Village officials Monday night will address the growing concerns over development at a public hearing when they consider adopting a 180-day moratorium on demolition and construction of commercial buildings on Main Street. The freeze would not apply to already approved contracts or minor alterations, Piazza said.

The six-month freeze, Piazza said, would enable officials to update the village's master plan, written in 1982 but never adopted. The finished blueprint, if accepted, would govern growth along Main Street for the next two decades, the mayor said.

"I'm not saying we are fighting Walgreen's specifically," Piazza said. "But we like family-oriented small businesses."

Piazza pointed to Riverside Men's Shop and Montana Mills Bakery as two incoming businesses the village will welcome.

Residents agree.

"We're not opposed to business," Rizzone said. "We like Bonds. We like Bert Sweeney. We like Ed Youngs. We may pay 25 cents more, but it's in the neighborhood. The people are friendly. They talk to you."

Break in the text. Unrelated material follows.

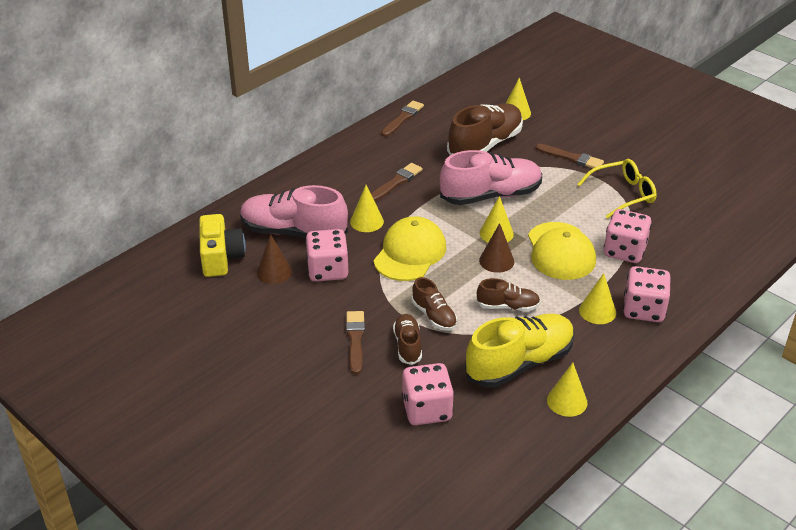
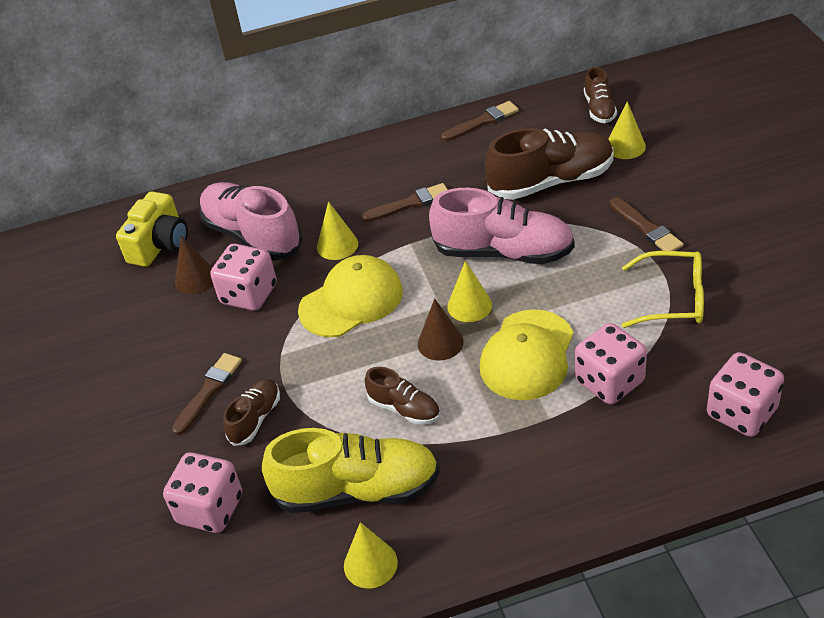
camera: 35 degrees right, 5 degrees up
brown shoe [412,277,457,331] -> brown shoe moved to [584,67,617,123]
yellow cone [579,273,616,324] -> none
pink dice [623,266,671,322] -> pink dice moved to [707,352,784,437]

Sweeney, who runs a men's wear shop on Main, said the personality of the village has already changed.

"I would prefer for the little guy to have a chance, but change is inevitable," Sweeney said. "I'd like to bring back that small-town feeling, but it's tough to do on a state highway."

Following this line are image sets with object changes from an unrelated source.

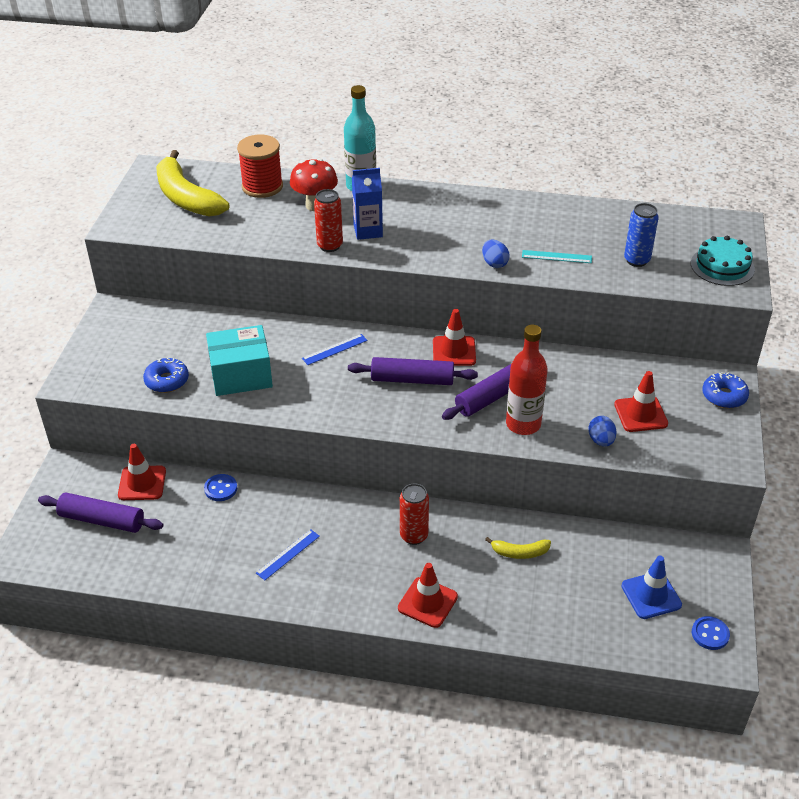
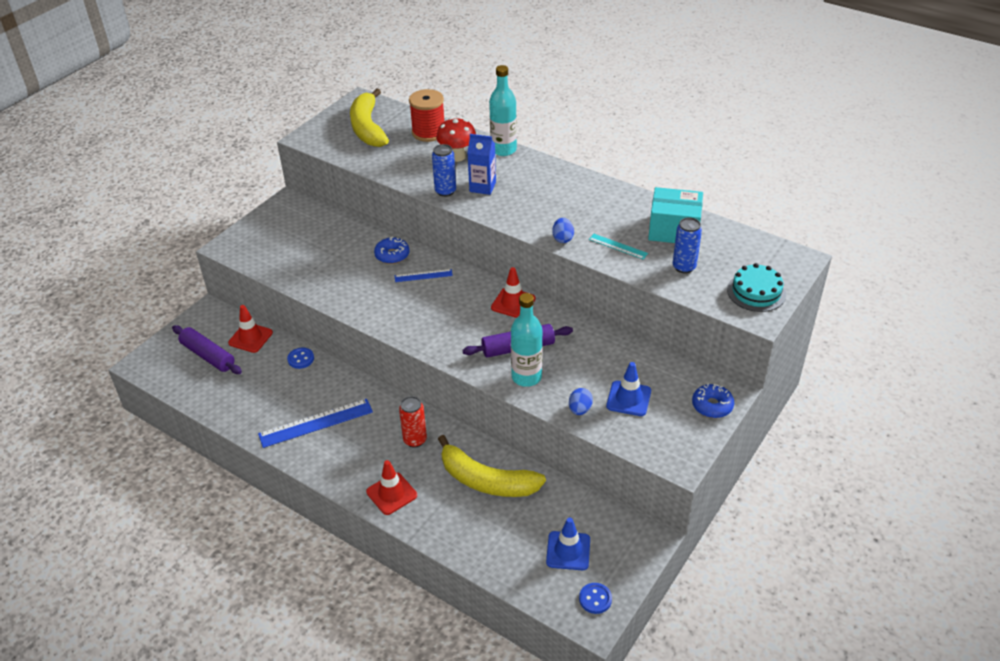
camera: 25 degrees right, 0 degrees up
blue donut [143,358,189,393] -> blue donut moved to [374,237,410,264]
turquoise box [206,325,273,396] -> turquoise box moved to [648,187,703,243]
blue ruler [256,529,320,581] -> blue ruler [258,399,373,448], size x1.85
red can [314,189,343,252] -> blue can [432,144,456,197]
purple rolling pin [348,357,478,385] -> none
yellow banana [485,537,551,559] -> yellow banana [438,435,546,497], size x2.16
red bottle [506,325,548,435] -> turquoise bottle [511,293,543,387]
red traffic cone [614,371,668,432] -> blue traffic cone [606,362,651,416]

The Williamsville Inn is part of that small-town feeling.

Habib bought the 100-room hotel in 1968 and saw business thrive during the 1970s and early 1980s, when airline flight crews regularly sought lodging. The Buffalo Braves, the city's professional basketball team, also were regular customers of the Inn, according to Habib.

"The place was hot," Habib said wistfully.

But times have changed, and the Inn has deteriorated -- as has Habib's health. The ailing entrepreneur is plagued by bad knees and a bum hip and said he is physically unable to do what it takes to maintain his business.

It's no secret that Habib thrives at the Inn. He daily holds court in his corner office, surrounded by miniature replicas of antique vehicles. If Habib had his way, he said he would like to see the site continue operating as a hotel.

Meanwhile, developers from Chicago, Florida, Niagara Falls -- not to mention Rochester and Amherst -- have courted Habib with offers to buy the hotel/restaurant/banquet facility.

"If they build small, they can build what they want," Habib said. "You can't stop it."

Pat Kelly, village attorney, confirmed that retail businesses would not have to request a rezoning, "assuming they have the proper parking," he said.

If the new building were to exceed 10,000 square feet, however, an Exceptional Development permit would be required, Kelly said, pending approval by the Village Board.

Rizzone, like others in the village, question the need for the demolition of a village landmark.

"Don't knock it down; it's an institution," Rizzone said.

"It's character. We're not East Aurora and we're not Orchard Park," he said. "We are different because we are surrounded by Amherst."